• [Data to process]:
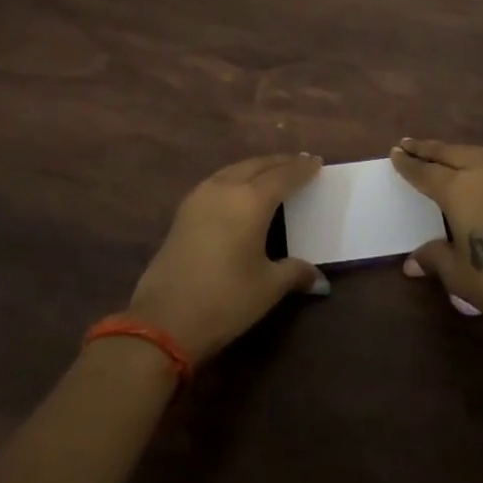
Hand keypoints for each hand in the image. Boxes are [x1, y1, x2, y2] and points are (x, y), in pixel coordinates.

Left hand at [127, 153, 330, 364]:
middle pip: (258, 165)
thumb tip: (319, 280)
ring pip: (234, 169)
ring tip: (272, 172)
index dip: (302, 169)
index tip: (317, 162)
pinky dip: (236, 178)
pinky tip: (240, 190)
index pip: (284, 176)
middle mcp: (226, 188)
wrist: (163, 319)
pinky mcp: (184, 211)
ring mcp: (200, 196)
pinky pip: (218, 181)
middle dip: (280, 162)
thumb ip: (295, 273)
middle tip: (299, 163)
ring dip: (256, 167)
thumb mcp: (267, 287)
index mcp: (251, 200)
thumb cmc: (225, 299)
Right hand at [391, 138, 482, 339]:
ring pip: (475, 153)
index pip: (425, 172)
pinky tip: (480, 171)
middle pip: (449, 153)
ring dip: (455, 151)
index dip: (408, 164)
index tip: (394, 152)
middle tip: (409, 143)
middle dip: (427, 149)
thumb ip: (434, 259)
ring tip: (442, 153)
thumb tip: (411, 262)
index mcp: (459, 190)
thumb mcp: (460, 275)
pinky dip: (479, 160)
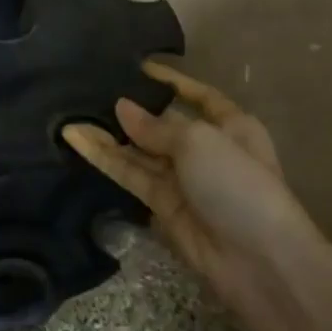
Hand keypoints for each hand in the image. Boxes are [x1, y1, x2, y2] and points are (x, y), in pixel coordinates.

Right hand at [63, 63, 323, 312]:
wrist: (260, 263)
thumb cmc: (238, 184)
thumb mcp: (199, 142)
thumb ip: (155, 126)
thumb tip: (122, 107)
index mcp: (231, 126)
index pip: (198, 96)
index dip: (172, 81)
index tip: (139, 67)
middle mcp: (207, 149)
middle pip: (163, 124)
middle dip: (132, 110)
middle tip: (90, 89)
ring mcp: (184, 180)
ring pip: (140, 151)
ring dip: (109, 135)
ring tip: (71, 113)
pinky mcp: (164, 207)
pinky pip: (131, 175)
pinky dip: (106, 159)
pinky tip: (78, 140)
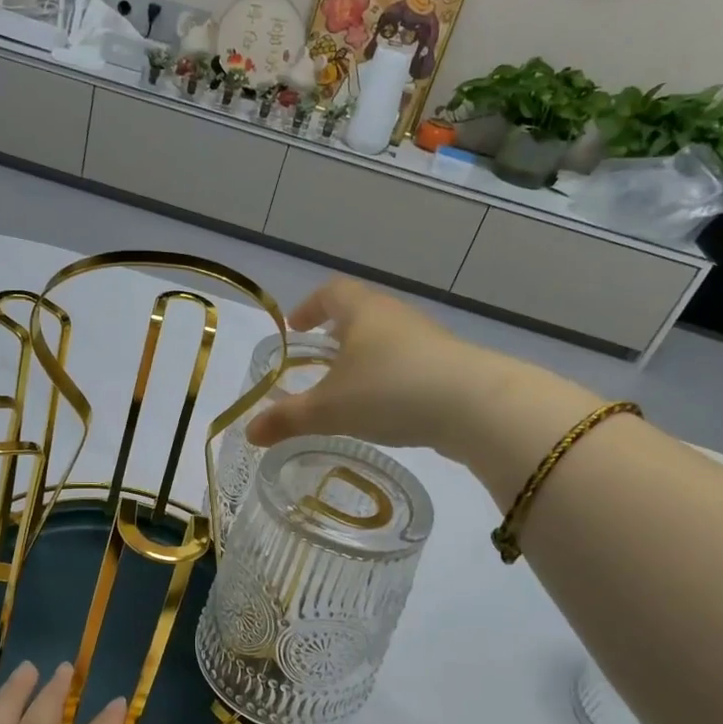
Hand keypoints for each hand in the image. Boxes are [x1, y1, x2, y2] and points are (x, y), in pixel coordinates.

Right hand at [246, 278, 604, 485]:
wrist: (474, 406)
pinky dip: (390, 377)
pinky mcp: (450, 366)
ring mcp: (427, 340)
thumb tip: (248, 432)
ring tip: (349, 387)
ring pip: (387, 340)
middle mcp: (395, 316)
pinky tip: (386, 406)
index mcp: (362, 312)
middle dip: (336, 333)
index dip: (309, 306)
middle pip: (360, 313)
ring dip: (365, 357)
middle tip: (318, 357)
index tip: (296, 327)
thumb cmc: (389, 391)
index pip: (330, 292)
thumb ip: (287, 419)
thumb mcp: (329, 409)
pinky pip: (409, 363)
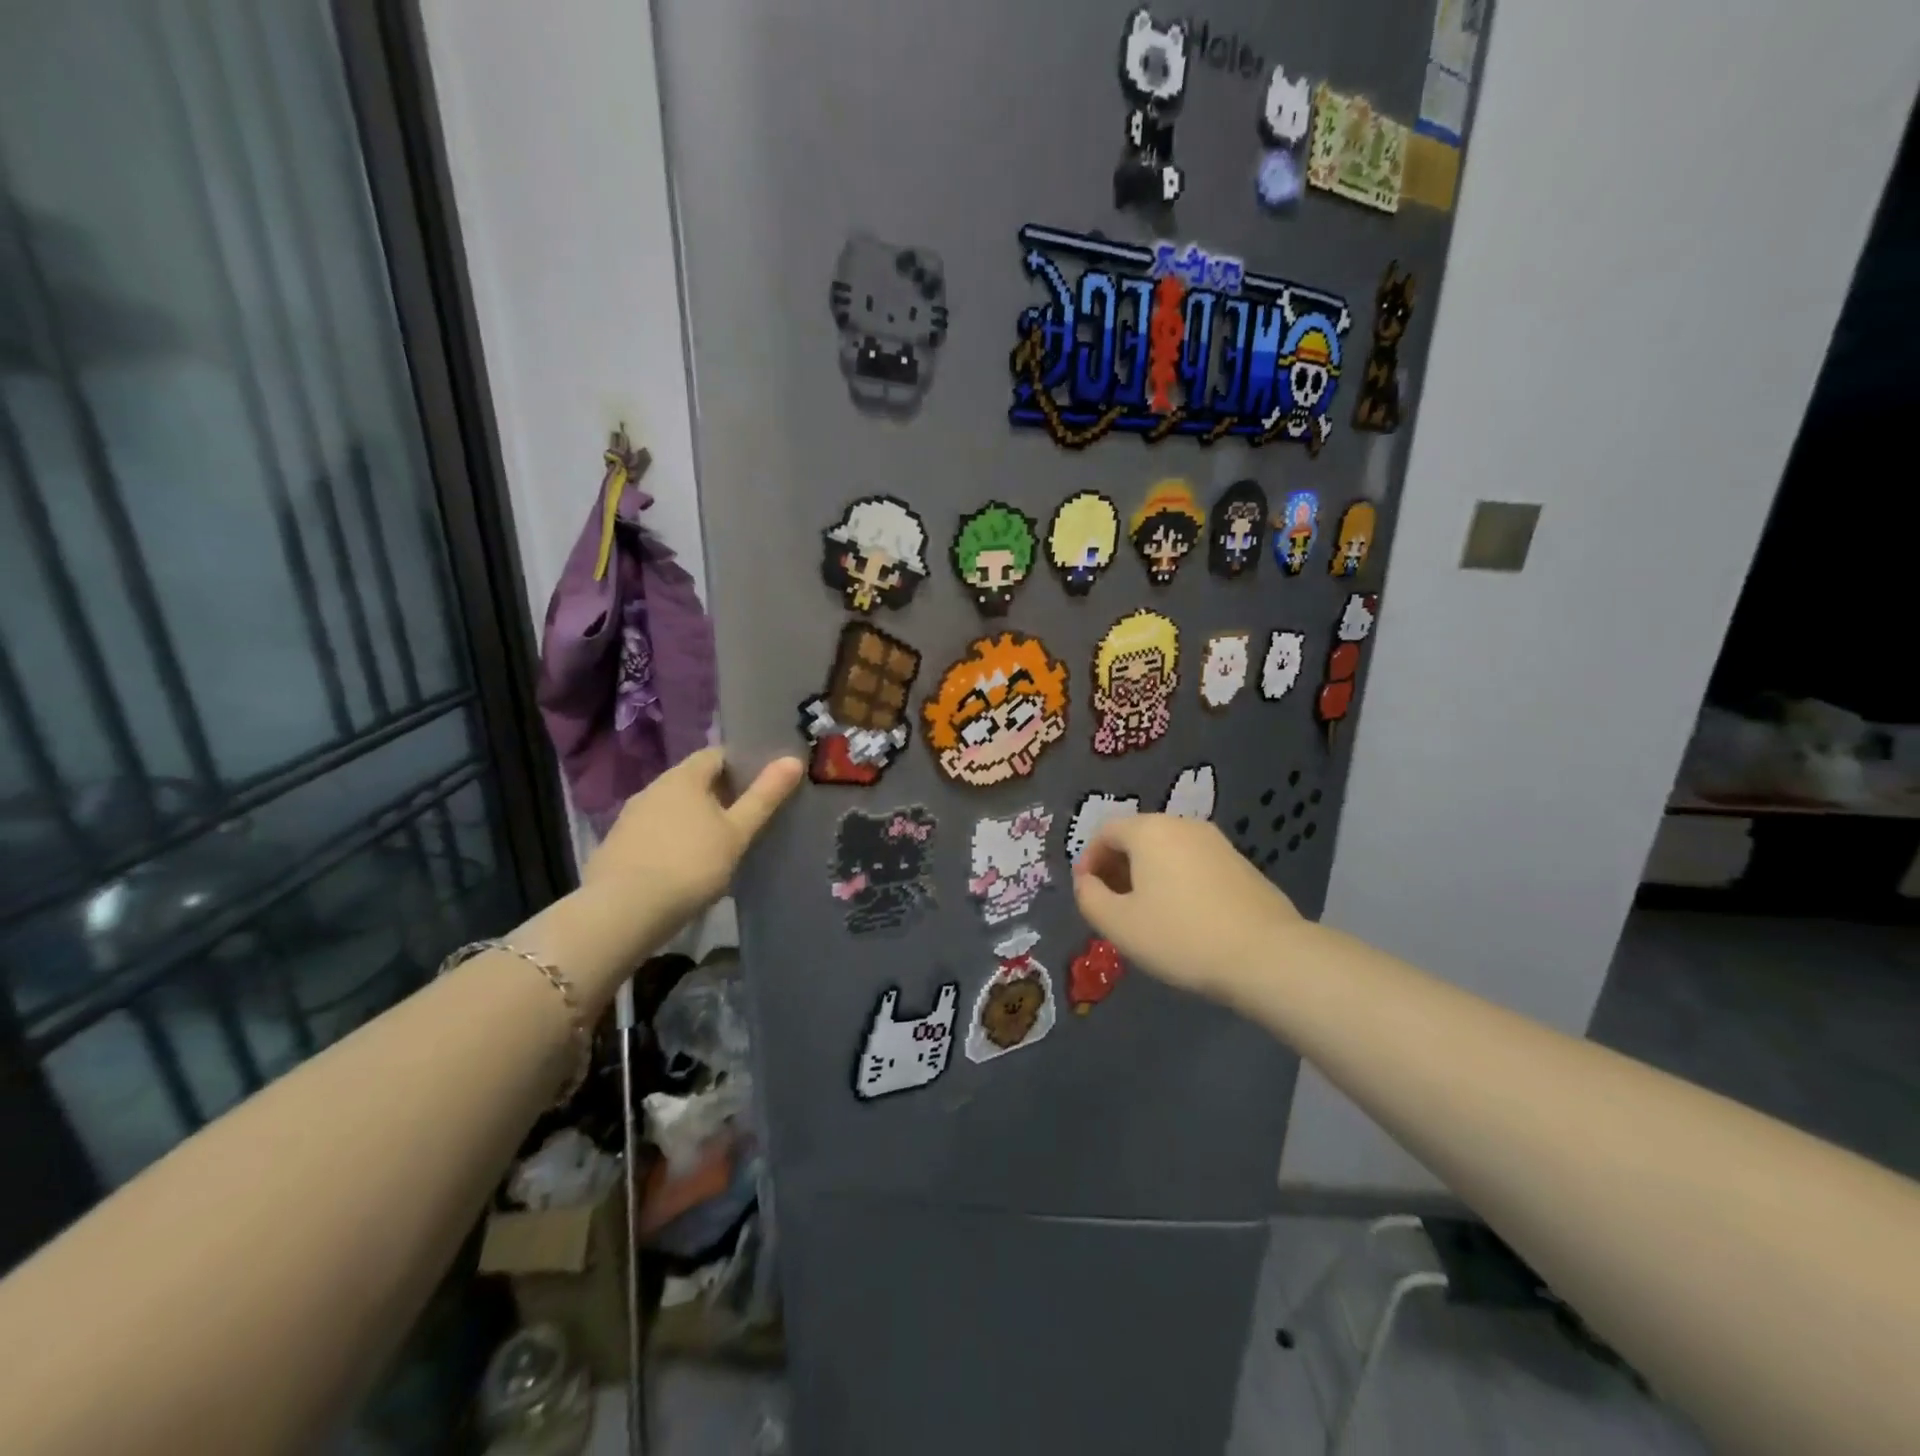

• [Task objective]:
Find every line above that contains the word "Right", and return each one.

• [Solution for this problem]:
Right hand at [391, 138, 482, 339]:
Right hand at [63, 63, 323, 312]:
Right hand at [246, 278, 604, 485]:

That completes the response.